Considering how fast the popularity of this craft-and-combat adventure game grew, Mojang came to this realization pretty early on. Minecraft was first just a digital sandbox in which users could create. It was “a fun hobby project,” as Winters put it, something for Swedish creator Markus Persson (a.k.a. Notch) to put out into the world and evolve through player feedback. (This was before what we know now as beta launches became so popular.) Back then, Minecraft wasn’t even called Minecraft. Winters, who herself got started as a fan recording gameplay for YouTube videos, remembers when the game was called Cave Game, “because it was just literally a game where caves were generated.” Through user feedback, the title became Minecraft Order of the Stone until Notch shortened it to just Minecraft.

This pretty much sums up how Minecraft has always evolved into the next big thing: user feedback turns to action.

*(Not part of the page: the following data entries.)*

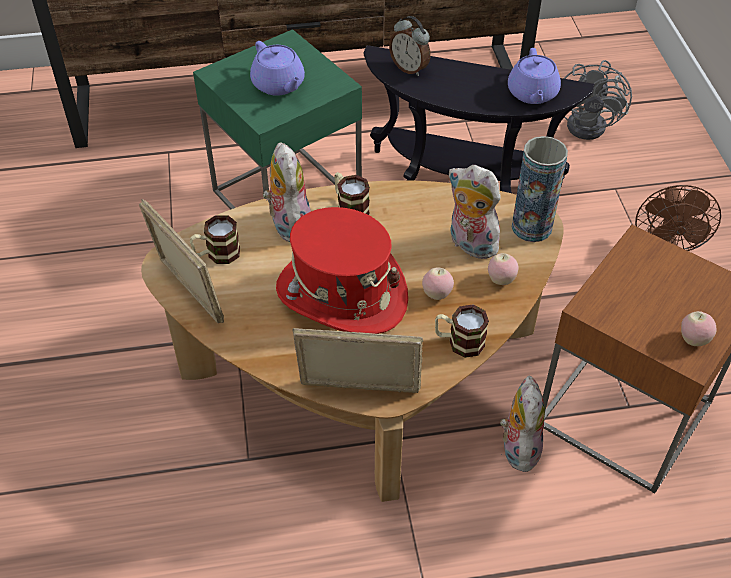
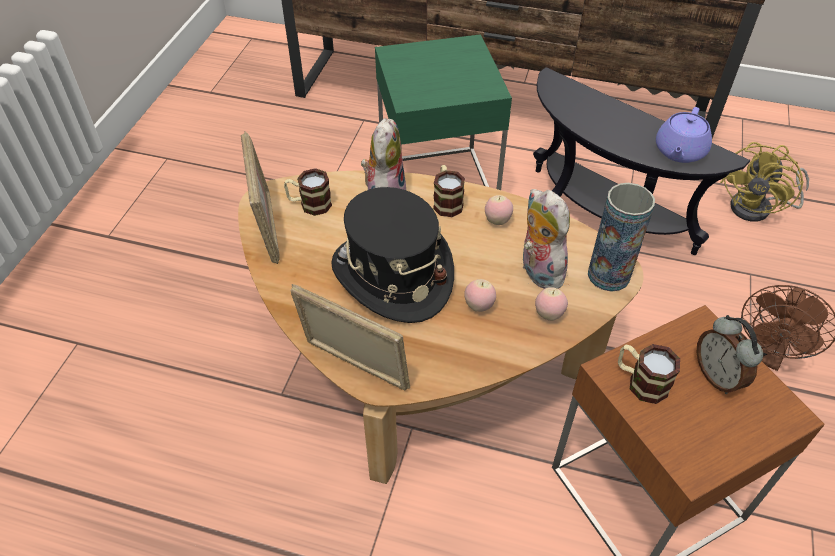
camera: 25 degrees right, 0 degrees up
(279, 85) = (439, 76): purple teapot -> none
(341, 294) = (392, 275): red hat -> black hat
(409, 68) = (573, 97): alarm clock -> alarm clock (717, 376)
(459, 342) = (473, 358): mug -> mug (640, 382)
(518, 447) = (522, 483): plush toy -> none
(593, 125) = (758, 208): grey fan -> yellow fan
(693, 340) = (706, 447): apple -> apple (497, 221)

2012 began the company’s partnership with the United Nations, called Block by Block, a foundation that uses Minecraft in real-world architectural planning. (You can’t say that about Pokémon Go!) “That was from a Swedish [architect] whose son was like, ‘Why don’t you use Minecraft for that?’” Winters says. Minecraft: Education Edition came in 2016 after Mojang saw “teachers just using Minecraft in their classrooms because they loved it.” Winters adds, “Very quickly as a company we realized that Minecraft had unlimited potential because people were using it in so many ways.”

Today more than 112 million gamers play each month, and the studio, whose success raised the bar for indie developer potential, is still looking to see where they can take Minecraft next. Despite a false alarm this year, thanks to a Twitter trend, that does not include Minecraft 2 — even though fans seem to bring up that topic over and over again.

“If you think about what Minecraft was at the beginning and what it is now, we’re far beyond a sequel at this point with the number of updates and cool things being added to the game,” Winters says, putting that topic to rest. “I would be so curious from our community, What would Minecraft 2 be? Because we’re just continuing on Minecraft as it is and building out the world even more.”

Winters also confirms there are no plans at the moment to keep the Telltale Minecraft series alive. (The award-winning Telltale Games studio, which produced releases around The Walking Dead and The Wolf Among Us, shuttered this year, but a separate holding company is now trying to open its doors again.) Winters remarks, “When we thought about what we can do next, we really thought more about how we can push things further and make things really different.”

Those answers include Minecraft: Dungeons, birthed out of an internal love at the company for dungeon crawlers, as well as the free ray-tracing update through a partnership with Nvidia that gives these virtual blocks a major glow-up. Dungeons, specifically, feels like “a new era” for the franchise, according to Winters, because it “really opens up a very very different style of gameplay than we have in core Minecraft.” She adds, “You have combat but it’s not one of its biggest features.”

Perhaps the biggest new territory for Mojang is feature filmmaking. The Minecraft movie, which has been in development for quite some time, is currently scheduled to hit theaters on March 4, 2022. Players can already “go to YouTube and see all kinds of animated things,” Winters says. That’s why there will be a live-action component to the film, directed by Peter Sollett of Nick & Norah’s Infinite Playlist. “Obviously, since we’re quite a few years in, it’s proving a bit more difficult. But, for us, it’s about getting it right. And Minecraft doesn’t have a story, so how do we create a unique story that will resonate with our huge player base? It’s a very exciting challenge.” The story for the movie is briefly described as the tale of a teenage girl and her unlikely group of adventurers who set out to save Overworld from the malevolent Ender Dragon.

And these devs are still churning. This week saw Mojang reveal the MinecraftFrozen crossover, turning Elsa and Anna into animated block figures. So, what could possibly be next? We hear superheroes are pretty big right now.